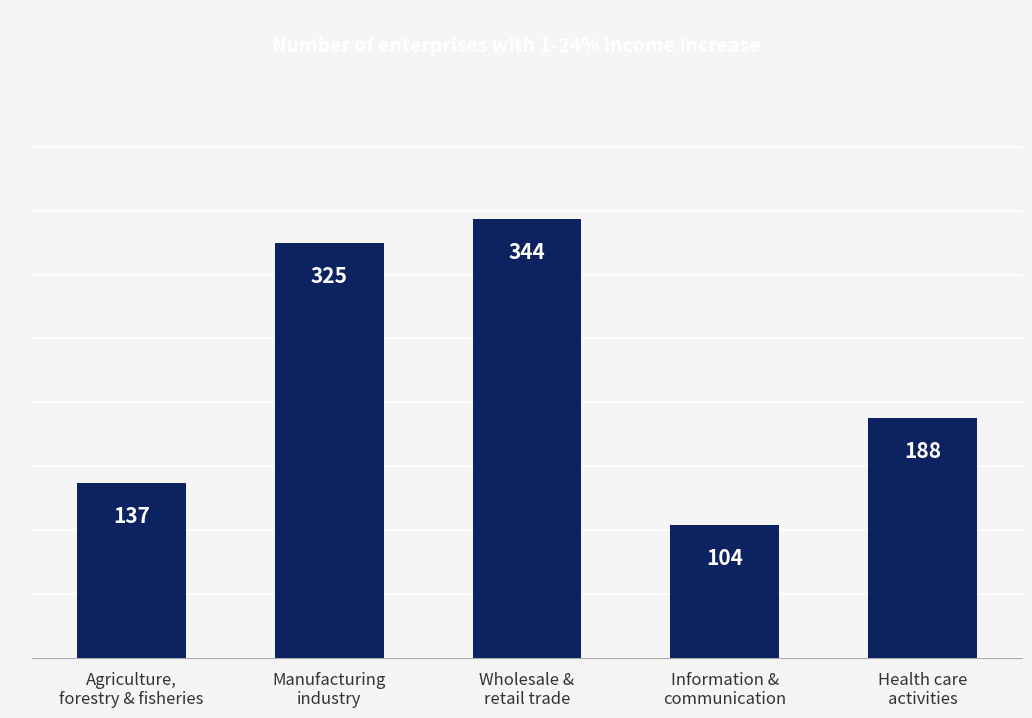

How many bars are there in total?

5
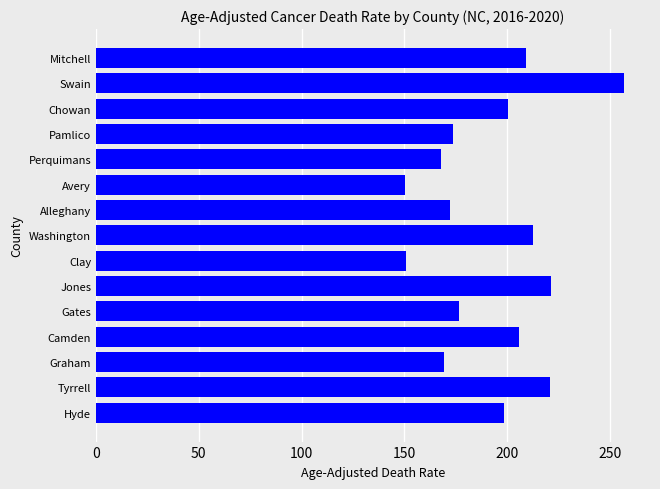

The value at Gates is 176.8. True or false?

True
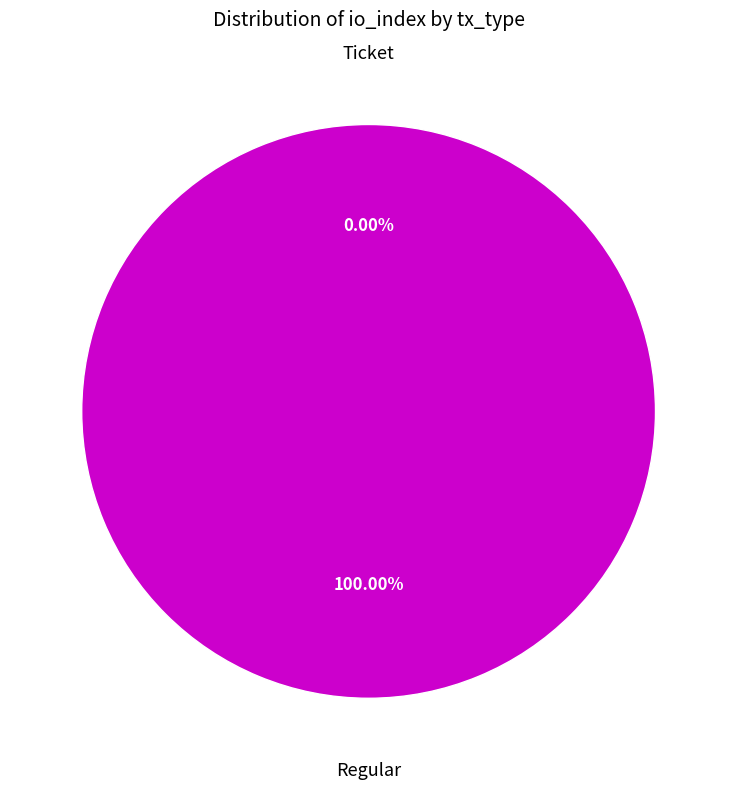

What is the change in value from Ticket to Regular?

+37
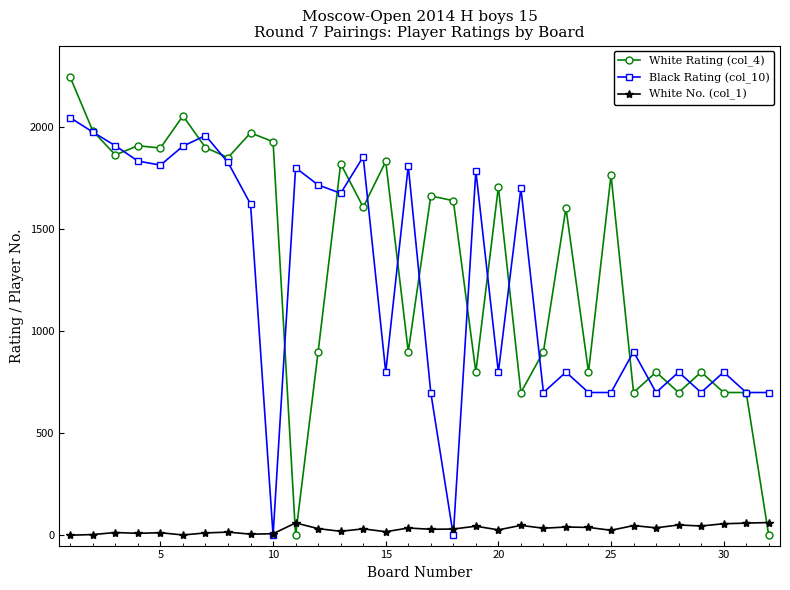

What is the maximum value shown in the chart?

2244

================

**Task instructions**
Extract every line of the records that contains the string "What", copying each one in full.

**Response for this exercise**
What is the change in value from Ticket to Regular?
What is the maximum value shown in the chart?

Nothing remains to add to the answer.